New Jersey: What alleged voter fraud in Paterson, New Jersey tells us about November — and what it doesn’t | Philip Bump/The Washington Post

At some point it becomes blurry whether President Trump is defending a position because he believes it or because he refuses to lose the debate. He has been claiming for four years that American elections are subject to massive, widespread voter fraud, for example, and continues to make those claims despite a complete lack of evidence. Yes, some fraud occurs, but that doesn’t mean that it occurs widely, much less without detection. This is an important distinction, so it’s worth reiterating. It is the case that your car could be stolen. Auto theft exists. There are even local gangs who steal cars regularly and sell them for parts. It is not the case, though, that there exists a national ring of car thieves who operate without detection, purloining and selling millions of cars a year. That auto theft exists does not strengthen the argument that auto theft exists at a scale in which the system of auto ownership is imperiled.
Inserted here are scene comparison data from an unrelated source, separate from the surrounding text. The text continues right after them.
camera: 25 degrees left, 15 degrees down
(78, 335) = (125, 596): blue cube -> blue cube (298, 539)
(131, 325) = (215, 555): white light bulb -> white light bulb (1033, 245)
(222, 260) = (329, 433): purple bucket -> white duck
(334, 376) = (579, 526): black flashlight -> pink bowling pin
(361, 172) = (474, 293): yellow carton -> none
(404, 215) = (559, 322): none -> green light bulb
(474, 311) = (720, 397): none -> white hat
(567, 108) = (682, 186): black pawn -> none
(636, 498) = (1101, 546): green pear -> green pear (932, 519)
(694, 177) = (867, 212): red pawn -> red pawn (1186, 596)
Pennsylvania: Trump campaign sues Pennsylvania over mail-in drop-off sites for ballots | Mark Scolforo/Associated Press

President Donald Trump’s re-election campaign, the national Republican Party and four Pennsylvania members of Congress sued Monday to force changes to how the state collects and counts mail-in ballots under revamped rules. The federal lawsuit filed in Pittsburgh claims that as voters jumped to make use of the greatly broadened eligibility for mail-in ballots during the June 2 primary, practices and procedures by elections officials ran afoul of state law and the state and federal constitutions. It claims the defendants, which are the 67 county election boards and Secretary of State Kathy Boockvar, “have inexplicably chosen a path that jeopardizes election security and will lead — and has already led — to the disenfranchisement of voters, questions about the accuracy of election results, and ultimately chaos” ahead of the Nov. 3 general election. A spokeswoman for Boockvar, a Democrat, declined comment about the litigation, as did the head of the County Commissioners Association of Pennsylvania, whose members administer elections. The head of the Pennsylvania Democratic Party called the lawsuit an effort to suppress votes as a campaign tactic, noting Democrats far outpaced Republicans in getting their voters to apply for mail-in ballots ahead of the primary.